The set-ups are relatively simplistic until you realize just how much truth, honesty, and humanity Pronzini has filled the novel with. In an age of thriller material that whips by at bullet train speed, the author purposefully slows the pace of his work in order to concentrate on authentic motivations, reactions, fears, and perplexities. Nameless has never been a brawling, gun-toting superman, and as he’s grown older he’s become even more of a sympathetic understandable everyman kind of character. Therein lies the strength of the series, and our unflagging interest in Bill Pronzini’s discerning, heart-felt literature.

Monday, July 4, 2011

Choke Hold by Christa Faust

In CHOKE HOLD, the follow-up to Edgar Award-nominated and true noir classic MONEY SHOT, author Christa Faust brings former porn star and black angel of vengeance Angel Dare back for another go-round of sex, danger, brutality, and all-around fun pulp nastiness.
After the events of MONEY SHOT, where spitfire Angel wound up cutting a murderous swath through the Croatian mob and testified against the human trafficking ring, she was placed into Federal Witness Protection, given and new identity, and promised complete safety. But black angels of vengeance rarely live the quiet life, and after nineteen months of normalcy, Angel found herself outside her therapist’s door listening to a familiar Croatian voice, and was forced to go on a run again.

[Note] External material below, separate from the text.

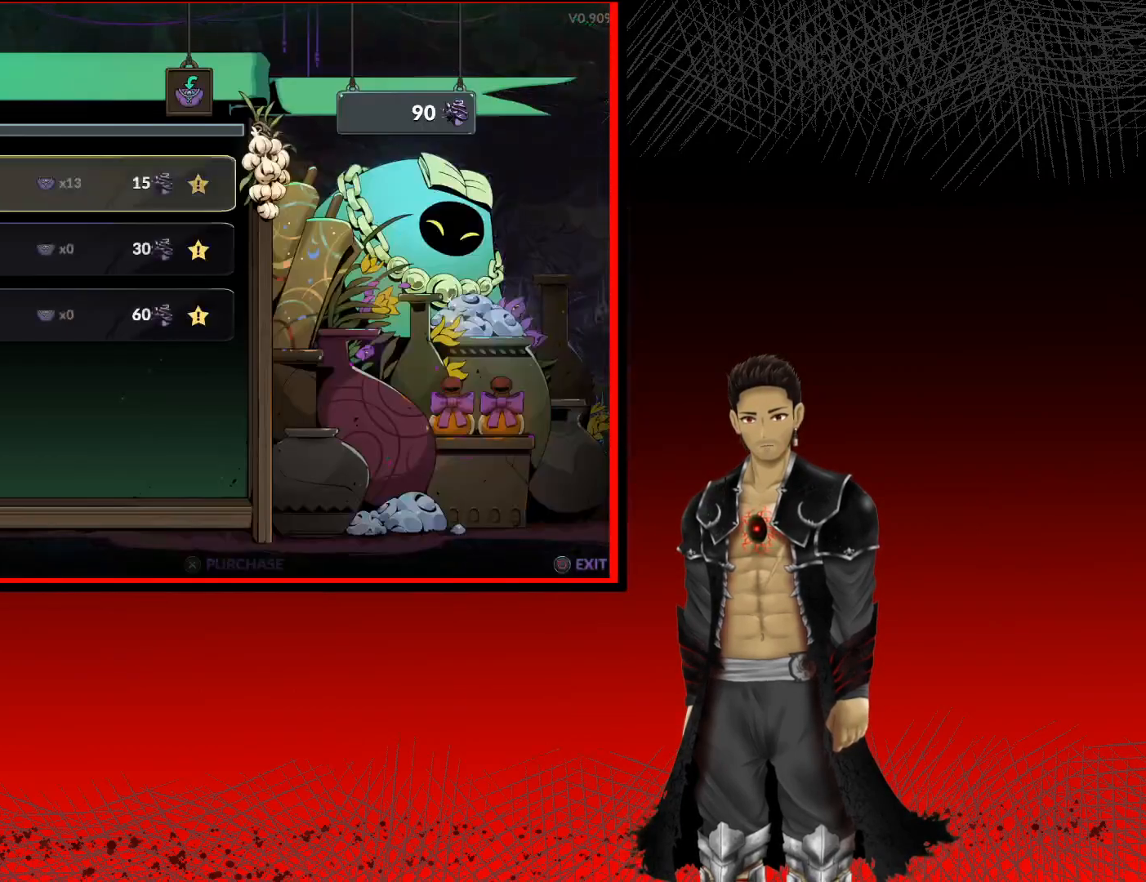
{"buttons": [], "left_stick": "center", "right_stick": "center", "events": []}
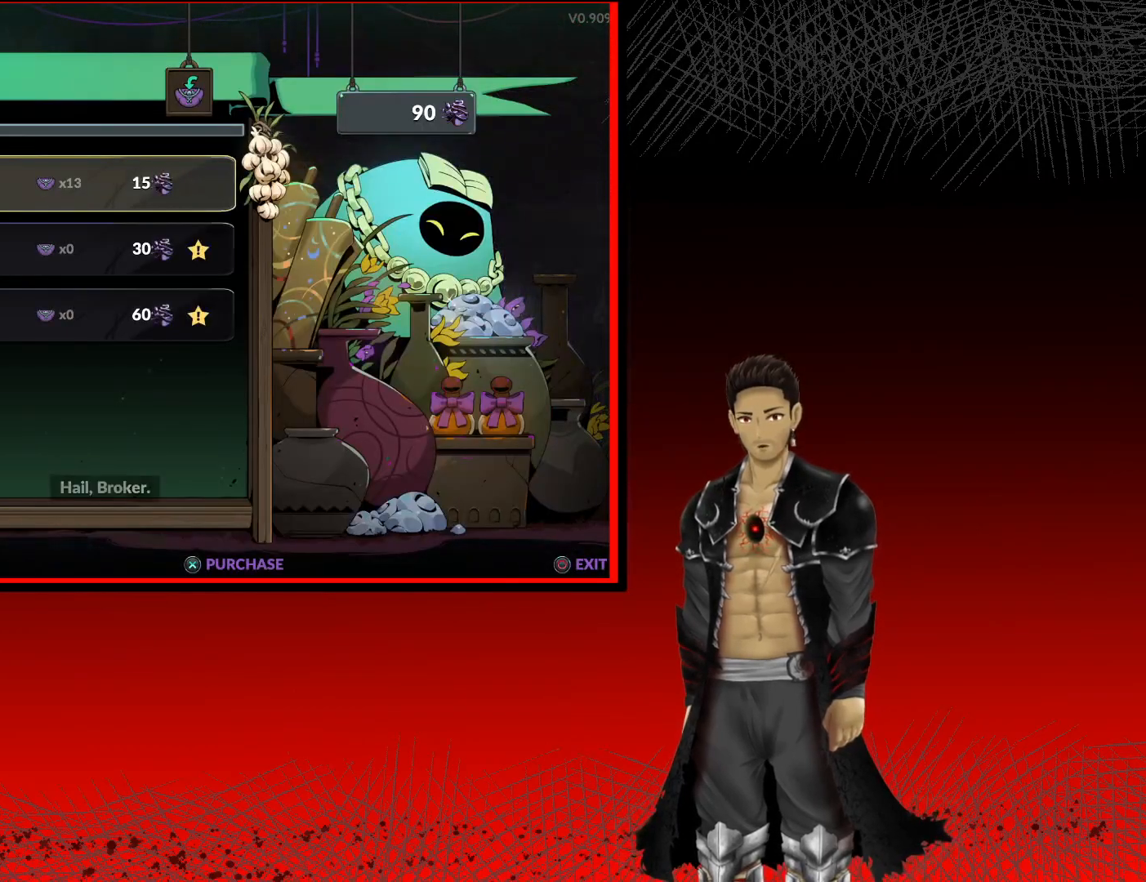
{"buttons": ["DPAD_DOWN"], "left_stick": "center", "right_stick": "center", "events": [[400, "DPAD_DOWN", "down"]]}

Angel finds herself a waitress in an Arizona desert diner, using the outlaw owner to set herself up with a new passport, when in walks "Thick" Vic Ventura, a former lover and fellow star of adult cinema who just so happens to be meeting his eighteen year old son Cody for the very first time. So what’s noir fiction without at least one major coincidence to set the fuse on the whole explosive story? When Vic is blasted in the back by a bunch of punks, Angel promises to help the kid, a Mixed Martial Arts wannabe champion, get to Vegas and an MMA tryout. Along the way they pick up Cody’s trainer, the punchy but good-hearted Hank, and the trio is forced to outrun various killers and high-powered criminals through the desert and along the Mexican border.

Faust knows action; how to start it up and keep it going, and make it burn and jump either with gunfire, asskicking, or raucous sex. Her narrative is lean, readable as hell, and full of humor with just the right amount depth when it comes to her growing feelings for Cody. Angel’s attracted to him even while she’s forced to act as his surrogate parent, which is kind of funky and weird and adds a different kind of spin on the dynamics here. Angel’s also interested in brain-damaged Hank, who may be forgetful and loopy but is also a gentleman, the kind not often found in any of Angel’s previous spheres.

Fast-paced, witty, and engaging, CHOKE HOLD is likely to snap your clavicle or fracture your sternum with its high intensity action, violence, and stylish naughty verve. Also, let's all give it up to TITAN BOOKS for helping to keep our beloved Hard Case Crime going.